Advances from Salahuddin Group on Detecting Magnetic Fields with Diamond Dust Generates Buzz in the Research Community

Post date: Oct 17, 2018 11:17:53 PM

Research led by Professor Sayeef Salahuddin's group at UC Berkeley is set to revolutionize science and industry with a magnetic sensor that reduces the energy required to power magnetic field detectors.  Their findings was recently published in Science Advances (Vol. 4, no. 9).  

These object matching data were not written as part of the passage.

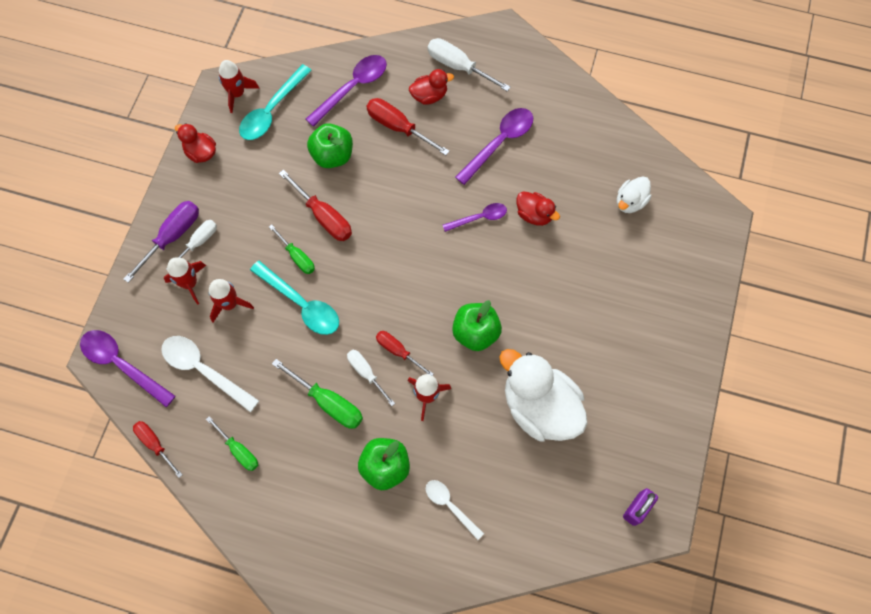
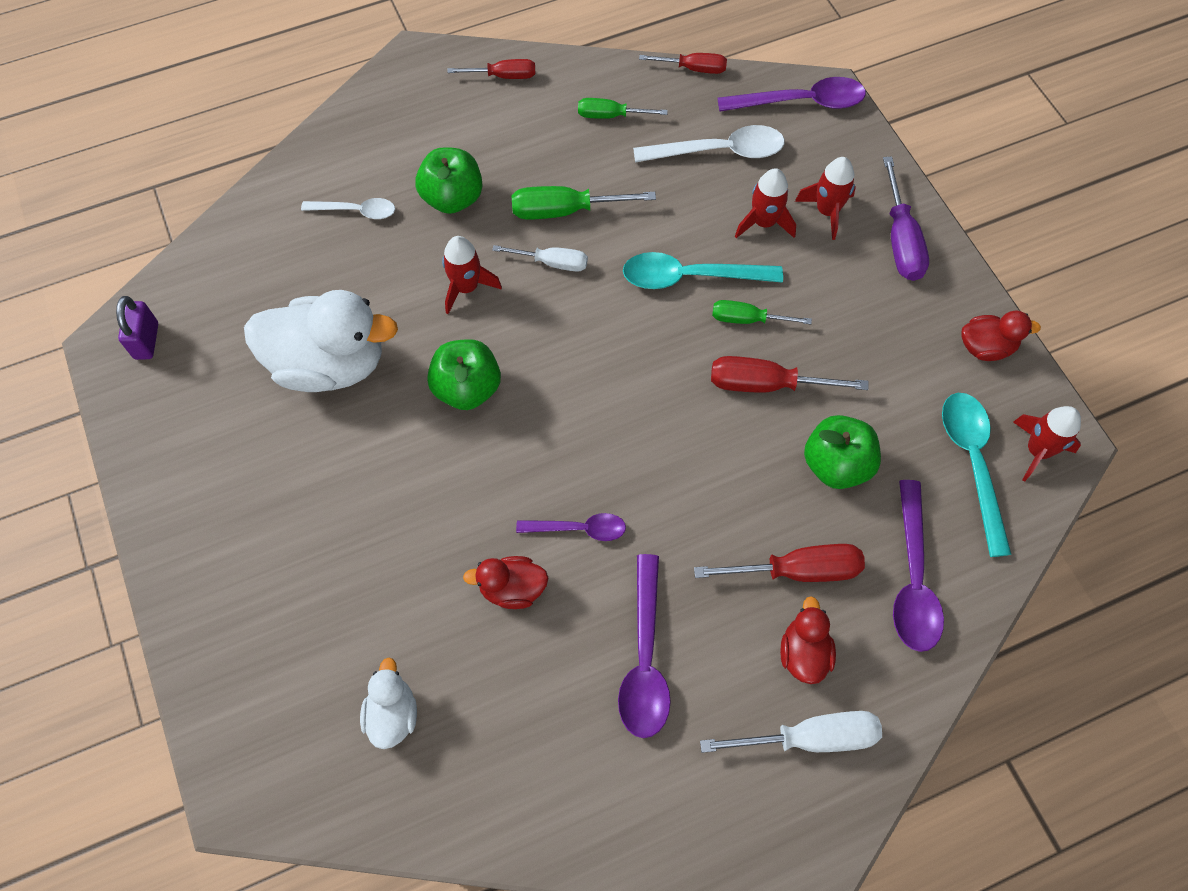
camera: 140 degrees right, 5 degrees down
(198, 243) = (867, 254): white screwdriver -> none
(398, 351) = (538, 307): red screwdriver -> red screwdriver (503, 76)
(429, 96) = (803, 653): red duck -> red duck turned 150 degrees clockwise
(479, 218) = (579, 529): purple spoon -> purple spoon turned 120 degrees counterclockwise

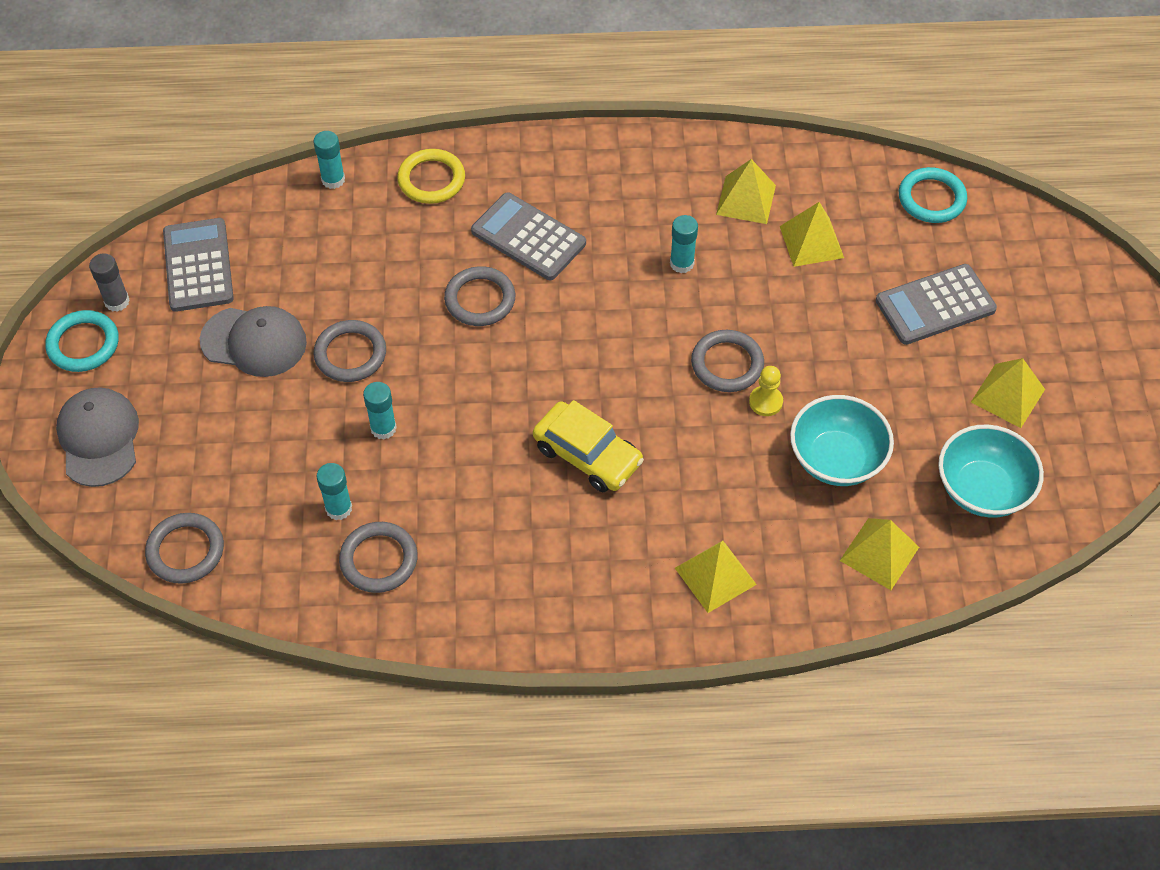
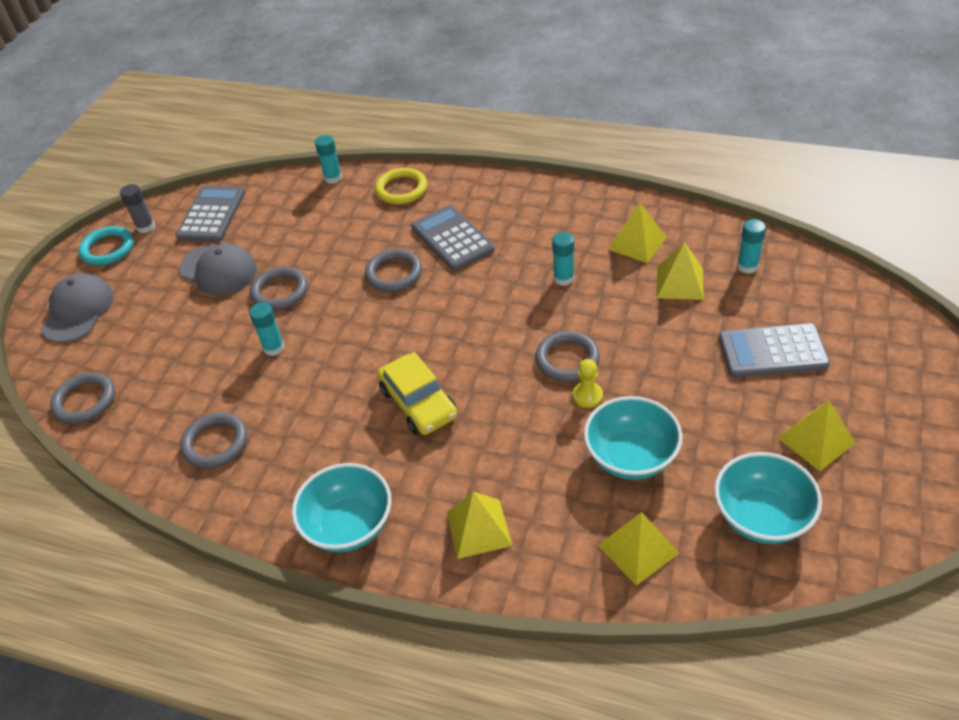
camera: 25 degrees right, 10 degrees down
(338, 508) = (208, 397): turquoise glue stick -> turquoise glue stick (747, 266)
(579, 610) = (349, 526): none -> turquoise bowl
(931, 198) = (799, 270): turquoise ring -> none

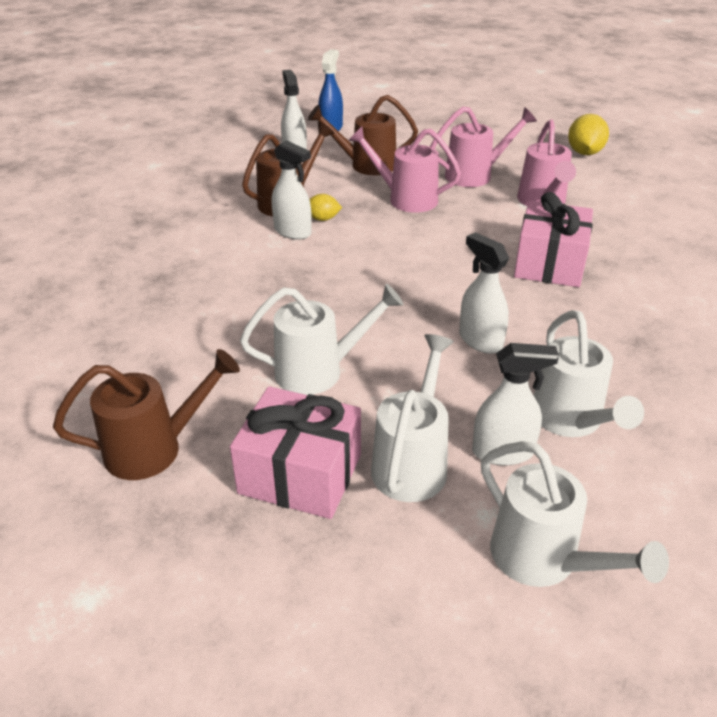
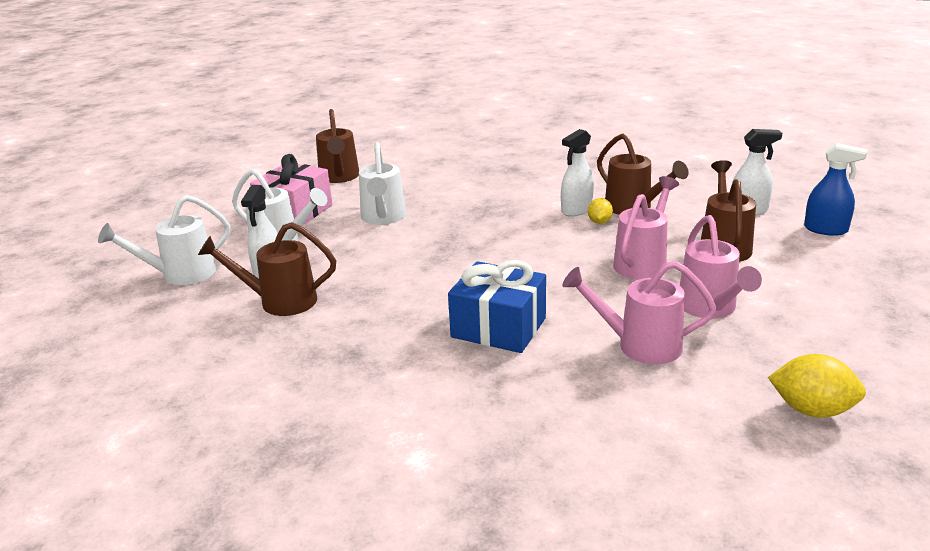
camera: 100 degrees right, 10 degrees down
(480, 340) = (390, 277): white spray bottle -> none
(549, 264) = (498, 327): pink gift -> blue gift
(570, 421) = (279, 301): white watering can -> brown watering can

Congratulations to the Salahuddin Group on this exciting breakthrough!

ABSTRACT

Magnetic sensing technology has found widespread application in a diverse set of industries including transportation, medicine, and resource exploration. These uses often require highly sensitive instruments to measure the extremely small magnetic fields involved, relying on difficult-to-integrate superconducting quantum interference devices and spin-exchange relaxation-free magnetometers. A potential alternative, nitrogen-vacancy (NV) centers in diamond, has shown great potential as a high-sensitivity and high-resolution magnetic sensor capable of operating in an unshielded, room-temperature environment. Transitioning NV center–based sensors into practical devices, however, is impeded by the need for high-power radio frequency (RF) excitation to manipulate them. We report an advance that combines two different physical phenomena to enable a highly efficient excitation of the NV centers: magnetoelastic drive of ferromagnetic resonance and NV-magnon coupling. Our work demonstrates a new pathway that combine acoustics and magnonics that enables highly energy-efficient and local excitation of NV centers without the need for any external RF excitation and, thus, could lead to completely integrated, on-chip, atomic sensors.